▶ _WHAT YOU NEED TO DO_: The result should be all the records, exact and complete, without a single picture.
##### MATERIAL SUPPLIED
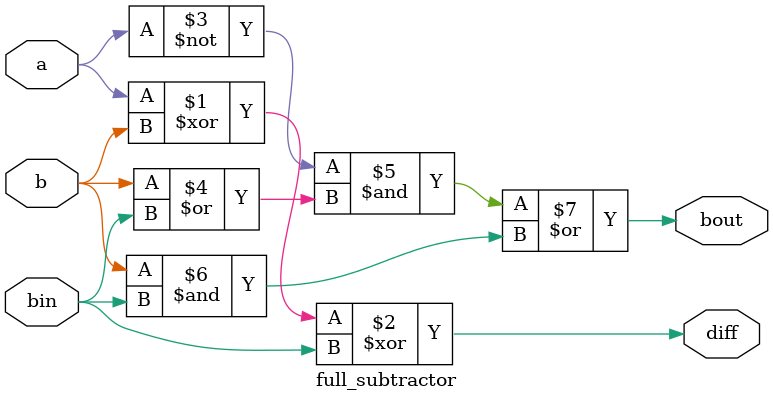
<source format=v>
module full_subtractor(
    input  wire a,
    input  wire b,
    input  wire bin,
    output wire diff,
    output wire bout
);

assign diff = a ^ b ^ bin;
assign bout = (~a & (b | bin)) | (b & bin);

endmodule

</source>
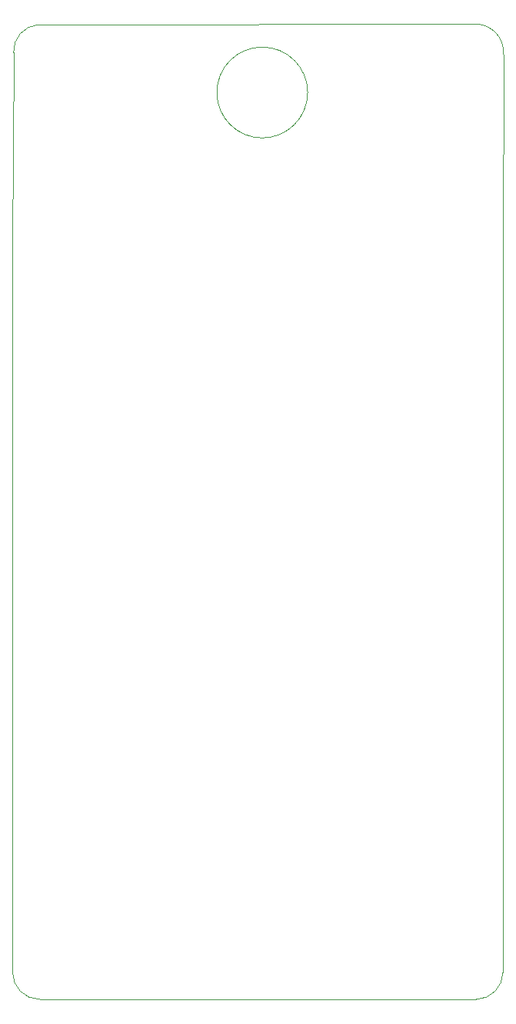
<source format=gbr>
%TF.GenerationSoftware,KiCad,Pcbnew,8.0.8-8.0.8-0~ubuntu22.04.1*%
%TF.CreationDate,2025-02-06T23:59:06-05:00*%
%TF.ProjectId,F50FQLOJRETY30F,46353046-514c-44f4-9a52-455459333046,rev?*%
%TF.SameCoordinates,Original*%
%TF.FileFunction,Profile,NP*%
%FSLAX46Y46*%
G04 Gerber Fmt 4.6, Leading zero omitted, Abs format (unit mm)*
G04 Created by KiCad (PCBNEW 8.0.8-8.0.8-0~ubuntu22.04.1) date 2025-02-06 23:59:06*
%MOMM*%
%LPD*%
G01*
G04 APERTURE LIST*
%TA.AperFunction,Profile*%
%ADD10C,0.050000*%
%TD*%
G04 APERTURE END LIST*
D10*
X154000000Y-48000000D02*
G75*
G02*
X144000000Y-48000000I-5000000J0D01*
G01*
X144000000Y-48000000D02*
G75*
G02*
X154000000Y-48000000I5000000J0D01*
G01*
X121612316Y-43619230D02*
G75*
G02*
X124371319Y-40525487I2965049J132879D01*
G01*
X172487091Y-40474513D02*
X124371319Y-40525486D01*
X172487091Y-40474513D02*
G75*
G02*
X175538404Y-43820480I-1J-3064288D01*
G01*
X121501100Y-65203600D02*
X121612316Y-43619230D01*
X175501100Y-65953600D02*
X175538404Y-43820480D01*
X124501100Y-147803600D02*
G75*
G02*
X121501100Y-144803600I0J3000000D01*
G01*
X121501100Y-65203600D02*
X121501100Y-144803600D01*
X175501100Y-144803600D02*
G75*
G02*
X172501100Y-147803600I-3000000J0D01*
G01*
X175501100Y-144803600D02*
X175501100Y-65953600D01*
X124501100Y-147803600D02*
X172501100Y-147803600D01*
M02*

</source>
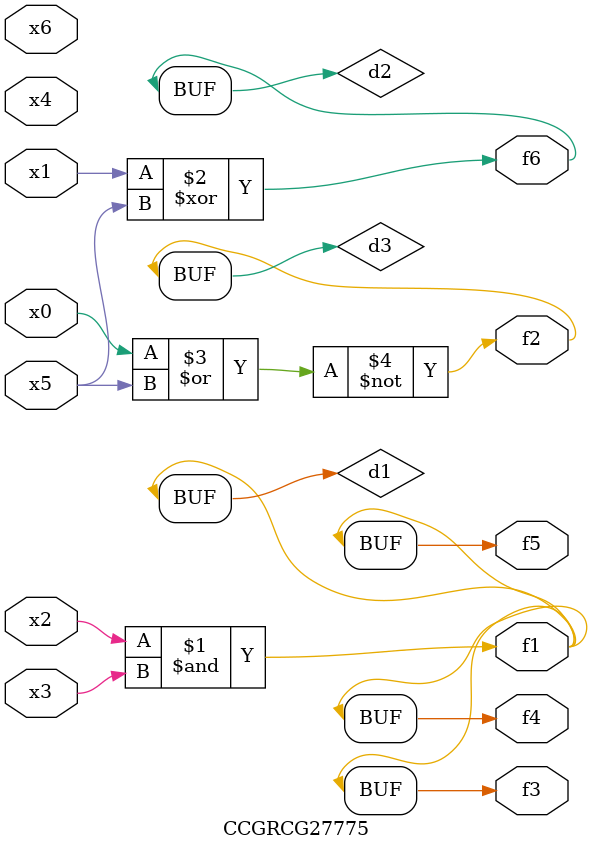
<source format=v>
module CCGRCG27775(
	input x0, x1, x2, x3, x4, x5, x6,
	output f1, f2, f3, f4, f5, f6
);

	wire d1, d2, d3;

	and (d1, x2, x3);
	xor (d2, x1, x5);
	nor (d3, x0, x5);
	assign f1 = d1;
	assign f2 = d3;
	assign f3 = d1;
	assign f4 = d1;
	assign f5 = d1;
	assign f6 = d2;
endmodule

</source>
##########
▶ _RESPONSE AREA_:
<source format=v>
module full_subtractor(
    input  wire a,
    input  wire b,
    input  wire bin,
    output wire diff,
    output wire bout
);

assign diff = a ^ b ^ bin;
assign bout = (~a & (b | bin)) | (b & bin);

endmodule

</source>
<source format=gbr>
%TF.GenerationSoftware,KiCad,Pcbnew,8.0.8-8.0.8-0~ubuntu22.04.1*%
%TF.CreationDate,2025-02-06T23:59:06-05:00*%
%TF.ProjectId,F50FQLOJRETY30F,46353046-514c-44f4-9a52-455459333046,rev?*%
%TF.SameCoordinates,Original*%
%TF.FileFunction,Profile,NP*%
%FSLAX46Y46*%
G04 Gerber Fmt 4.6, Leading zero omitted, Abs format (unit mm)*
G04 Created by KiCad (PCBNEW 8.0.8-8.0.8-0~ubuntu22.04.1) date 2025-02-06 23:59:06*
%MOMM*%
%LPD*%
G01*
G04 APERTURE LIST*
%TA.AperFunction,Profile*%
%ADD10C,0.050000*%
%TD*%
G04 APERTURE END LIST*
D10*
X154000000Y-48000000D02*
G75*
G02*
X144000000Y-48000000I-5000000J0D01*
G01*
X144000000Y-48000000D02*
G75*
G02*
X154000000Y-48000000I5000000J0D01*
G01*
X121612316Y-43619230D02*
G75*
G02*
X124371319Y-40525487I2965049J132879D01*
G01*
X172487091Y-40474513D02*
X124371319Y-40525486D01*
X172487091Y-40474513D02*
G75*
G02*
X175538404Y-43820480I-1J-3064288D01*
G01*
X121501100Y-65203600D02*
X121612316Y-43619230D01*
X175501100Y-65953600D02*
X175538404Y-43820480D01*
X124501100Y-147803600D02*
G75*
G02*
X121501100Y-144803600I0J3000000D01*
G01*
X121501100Y-65203600D02*
X121501100Y-144803600D01*
X175501100Y-144803600D02*
G75*
G02*
X172501100Y-147803600I-3000000J0D01*
G01*
X175501100Y-144803600D02*
X175501100Y-65953600D01*
X124501100Y-147803600D02*
X172501100Y-147803600D01*
M02*

</source>
<source format=v>
module CCGRCG27775(
	input x0, x1, x2, x3, x4, x5, x6,
	output f1, f2, f3, f4, f5, f6
);

	wire d1, d2, d3;

	and (d1, x2, x3);
	xor (d2, x1, x5);
	nor (d3, x0, x5);
	assign f1 = d1;
	assign f2 = d3;
	assign f3 = d1;
	assign f4 = d1;
	assign f5 = d1;
	assign f6 = d2;
endmodule

</source>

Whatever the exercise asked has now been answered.